Lizzie Weber's Debut Album Suggests Good Things from a Young Songwriter

Lizzie Weber Lizzie Weber

Lizzie Weber has a fine, guileless voice and a soft touch on the piano. She feels things deeply but considers life's tough lessons evenly. On her self-titled debut, Weber chooses to wrap these skills in a series of ballads -- so, so many ballads. She works her songs into a lull throughout the album's first few tracks -- slow, unshowy movements on the piano lay the foundation on many songs, a gently plucked guitar on the rest.

Weber shows none of the flash or drama that we've come to expect from the narrow confines of the girl-and-piano sub-genre, and mostly that's a good thing -- it suits the songs. Bare emotion is cheap but passion is rare, and Weber shows flashes of the latter at times. But too little movement across too many tracks makes it hard for the listener to feel the songs' import time after time when many run together. There's a heaviness here, much of it vaguely described in impressionistic lyrics that give the outline of a story.

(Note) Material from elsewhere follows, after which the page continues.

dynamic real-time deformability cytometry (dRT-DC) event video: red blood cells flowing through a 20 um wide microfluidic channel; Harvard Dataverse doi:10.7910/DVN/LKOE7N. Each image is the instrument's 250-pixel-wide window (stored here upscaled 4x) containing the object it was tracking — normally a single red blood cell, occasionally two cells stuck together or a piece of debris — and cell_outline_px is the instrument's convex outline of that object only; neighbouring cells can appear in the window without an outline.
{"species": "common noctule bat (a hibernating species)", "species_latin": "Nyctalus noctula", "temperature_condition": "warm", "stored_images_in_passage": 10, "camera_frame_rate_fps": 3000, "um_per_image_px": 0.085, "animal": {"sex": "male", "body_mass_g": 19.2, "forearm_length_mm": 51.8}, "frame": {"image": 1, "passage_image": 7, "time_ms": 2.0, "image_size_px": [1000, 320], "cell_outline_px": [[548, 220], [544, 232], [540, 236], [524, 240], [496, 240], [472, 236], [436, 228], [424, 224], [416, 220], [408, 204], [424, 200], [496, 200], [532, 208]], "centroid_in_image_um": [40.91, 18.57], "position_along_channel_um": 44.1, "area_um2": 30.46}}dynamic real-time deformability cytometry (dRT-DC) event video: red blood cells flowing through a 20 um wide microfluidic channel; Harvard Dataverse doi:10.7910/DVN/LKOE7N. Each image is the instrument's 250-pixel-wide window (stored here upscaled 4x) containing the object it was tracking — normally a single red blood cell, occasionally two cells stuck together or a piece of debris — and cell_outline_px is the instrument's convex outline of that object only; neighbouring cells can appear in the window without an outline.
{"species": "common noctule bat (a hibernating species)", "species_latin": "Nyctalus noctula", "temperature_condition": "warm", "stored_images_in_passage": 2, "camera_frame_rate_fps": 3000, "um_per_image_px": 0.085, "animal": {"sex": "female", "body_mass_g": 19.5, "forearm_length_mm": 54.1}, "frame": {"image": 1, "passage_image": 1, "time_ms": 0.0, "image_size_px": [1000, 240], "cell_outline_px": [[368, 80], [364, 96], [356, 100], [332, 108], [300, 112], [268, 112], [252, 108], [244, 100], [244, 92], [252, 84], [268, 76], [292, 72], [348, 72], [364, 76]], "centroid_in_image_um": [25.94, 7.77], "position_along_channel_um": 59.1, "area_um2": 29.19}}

The production follows Weber's lead. It's sympathetic to the songs and tasteful without getting in the way. The swooping violin matches a steel-guitar line on the intro to "Safe Distance"; those touches flesh things out but these often spare, open songs call for a little more than a sprinkling of strings. "Sorry Days" serves as a stylistic curveball, with its raga-ish rhythm and slinky upright bass suggesting some Eastern exoticism, and "Catastrophe" is an early standout thanks to a much-needed boost in tempo and the double-tracked saxophone intro compliments of engineer Brian Ryback. Stick with the album for moments such as these, and to hear what Weber and company can do with the ballad form when they maximize her voice and the supporting instruments.

"Trail Ridge Road" starts like so many of the other songs here, but its gradual crescendo is mirrored in the strings' intensity and, significantly, one of the few moments where Weber truly lets go and submits to the song. Moments like these suggest good and daring things from the young songwriter, even if her debut plays it safe a little too often.